BASS BARN banner
1 - 15 of 15 Posts

·
Registered
Joined
·
1,136 Posts
Discussion Starter · #1 ·
Our NJ reefs are only a total of 25.1 sq. miles with the top five(in order by size): Cape May, Atlantic City, Axel Carlson, Wildwood and Little Egg.

But what i find interesting is that CM + AC + LE < 2.5% of the total volume of reef materials deployed from 70-08'..The number increases, if you take away the large amounts of rock dumped up noth, to about 26%..

I guess what got me started is that Little Egg reef being the 5th largest and one of the easiest to access has the smallest deployment. Coming in at .09% of all deployed materials .9% of all non rock materials...Shark River is the big daddy with 52% of all matials and take away the rock thats been dumped and it still has the largest percentage...

Is the reef program is really for the fishermen and spiecies of fish or just a dumping ground for North Jersey and NY.
 

·
Registered
Joined
·
1,156 Posts
The reefs are for the RECREATIONAL fisherman to catch and the different species to thrive. It has been noted by several divers, the amount of different species that start to call new materials put on the sites home within weeks of being put there. The biggest problem are the netters and draggers that now are roaming the reef site areas. When I talk about Recreational fisherman, I include Party Boats and charter boats as well. The recreational fishermen is what the reef sites were originally developed for. It's not just about random dumping, but placing bridge rubble, tire piles(which are no longer done)reef balls, and ships to create habitat for different species.

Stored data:
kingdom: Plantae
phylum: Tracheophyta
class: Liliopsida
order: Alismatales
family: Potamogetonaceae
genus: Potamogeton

TO BE DONE ▸
A – According to the reef forum thread, what is the total area of the New Jersey reefs?
B – Reproduce the stretch of the reef forum thread from "But what i find" through "the largest percentage...".

SOLUTION LIST ▸
A – 25.1 square miles.

B –
But what i find interesting is that CM + AC + LE < 2.5% of the total volume of reef materials deployed from 70-08'..The number increases, if you take away the large amounts of rock dumped up noth, to about 26%..

I guess what got me started is that Little Egg reef being the 5th largest and one of the easiest to access has the smallest deployment. Coming in at .09% of all deployed materials .9% of all non rock materials...Shark River is the big daddy with 52% of all matials and take away the rock thats been dumped and it still has the largest percentage...